AbstractFemoral neck fractures are common in patients with chronic kidney disease (CKD) due to abnormalities of bone metabolism. In patients on dialysis, femoral neck fractures have been shown to occur at a younger age than in nondialysis patients. The purpose of this study was to compare the associated complication rates of femoral neck fractures among dialysis patients treated with total hip arthroplasty (THA) versus hemiarthroplasty (HA) as well as evaluate for any differences in outcomes compared to the nondialysis patient population. This was a retrospective cohort study performed using the National Surgical Quality Improvement Program database that included 54,328 patients with femoral neck fractures managed surgically from 2006 to 2016. One-thousand seventy patients were identified as dialysis-dependent. Demographics, medical comorbidities, perioperative complication rates, and mortality rates were collected. Data was first analyzed descriptively and with analysis of variance or chi-squared analyses as appropriate. Odds ratios were then calculated for perioperative outcomes and complications.

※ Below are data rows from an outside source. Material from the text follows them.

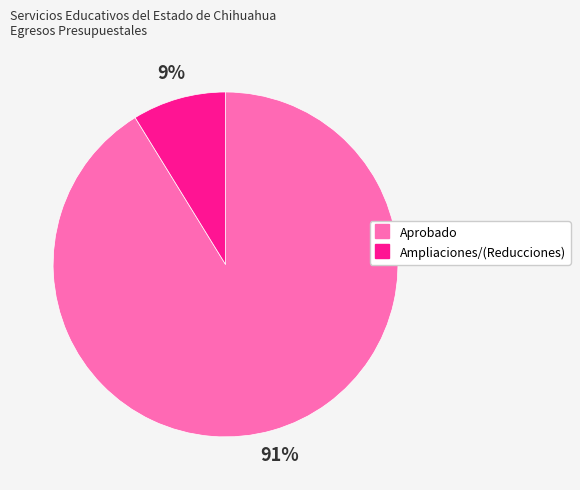

Is Ampliaciones/(Reducciones) the majority of the pie?

No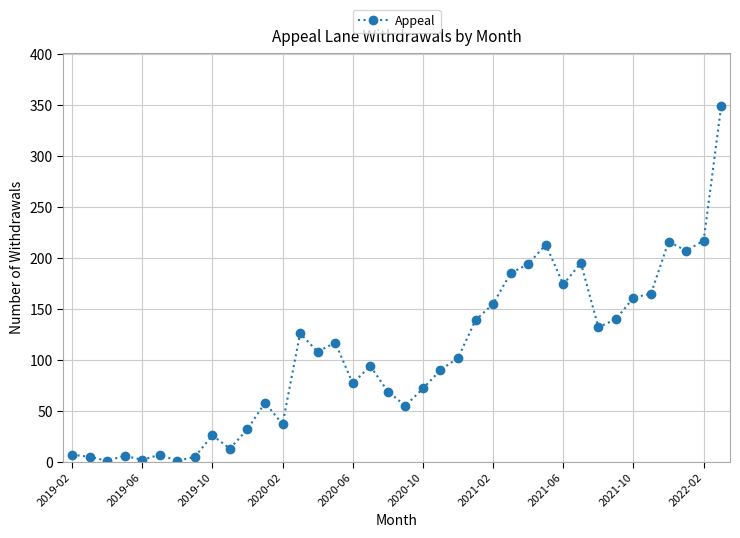

What is the greatest value displayed?

349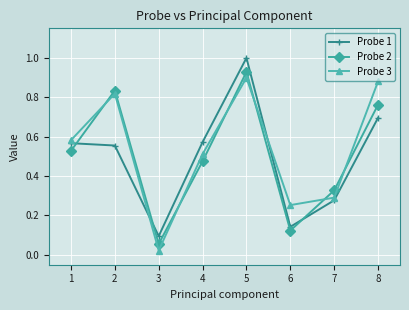

What is the sum of the Probe 2 values at 1 and 5?

1.5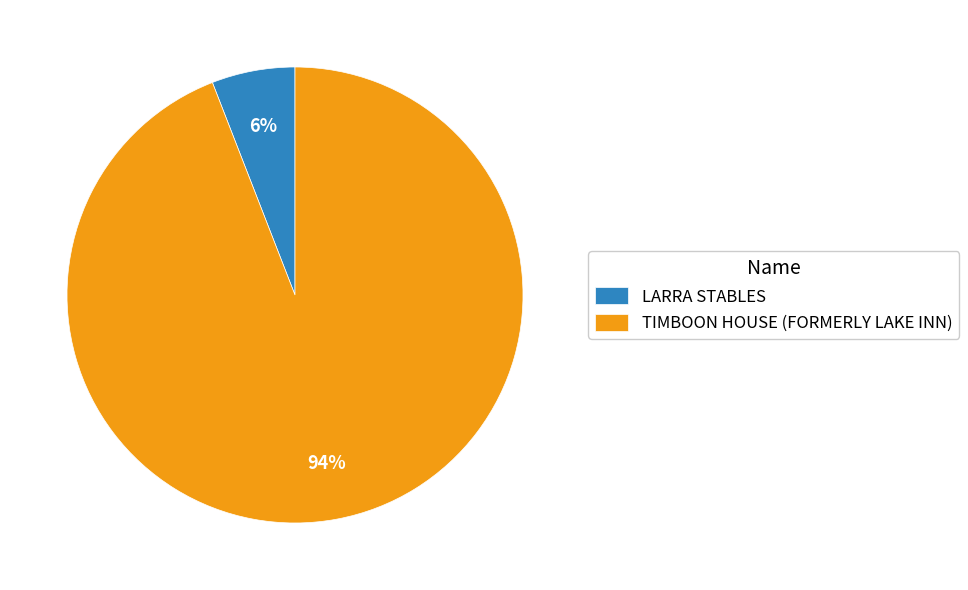

Between TIMBOON HOUSE (FORMERLY LAKE INN) and LARRA STABLES, which is larger?

TIMBOON HOUSE (FORMERLY LAKE INN)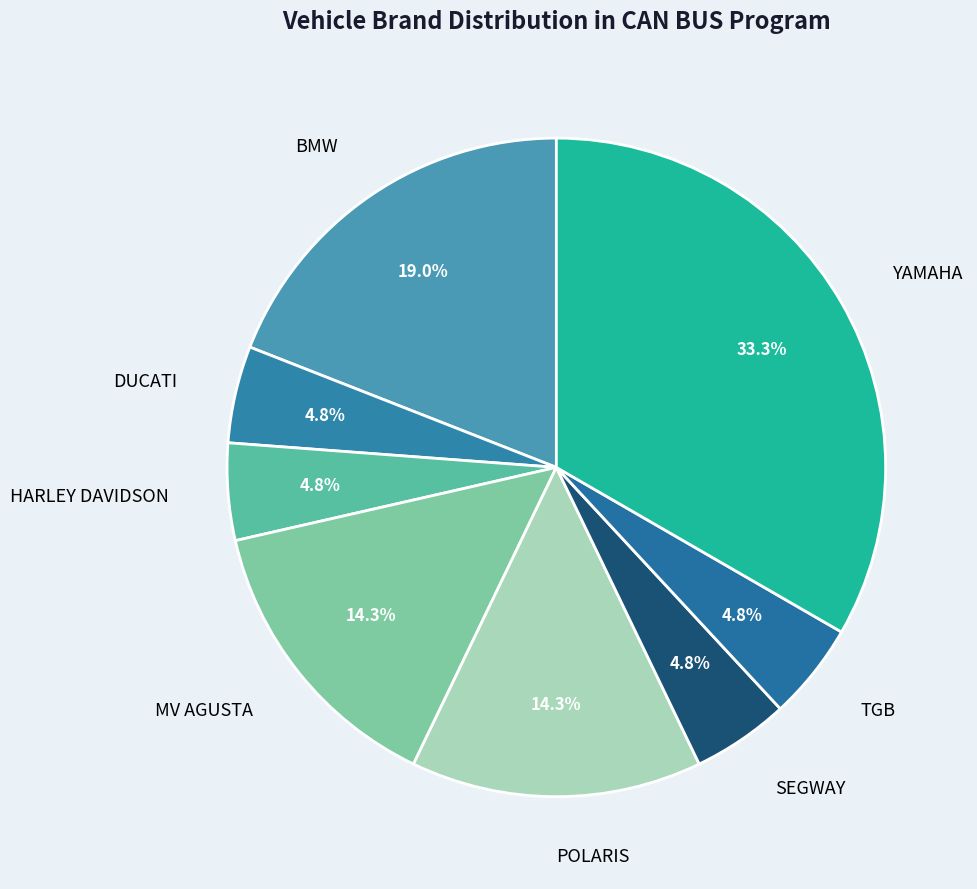

Which category has the biggest portion of the pie?

YAMAHA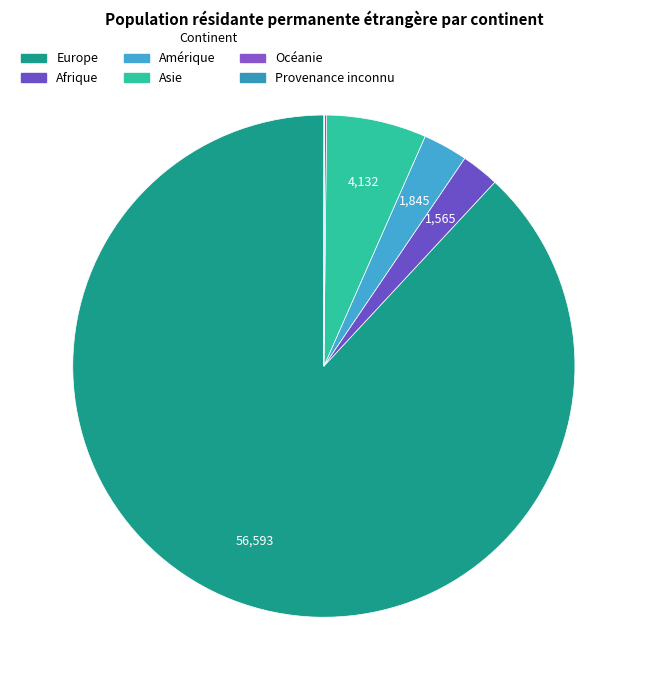

How many slices are in this pie chart?

6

Femoral neck fractures in patients on dialysis occurred at a significantly younger age (73.3 vs. 77.0, p < 0.001) than nondialysis patients. In dialysis patients who underwent THA, complication rates, postoperative length of stay, readmission rates, and 1-year mortality were greater when compared to nondialysis patients. There were no significant differences in perioperative medical or surgical complication rates within the dialysis population when comparing THA to HA. Dialysis patients treated with THA for femoral neck fracture experience more complications compared to nondialysis patients. However, among dialysis patients treated with THA compared to HA, there were no significant differences in outcomes. THA is, therefore, a viable option for dialysis-dependent patients with femoral neck fractures who are otherwise medically stable.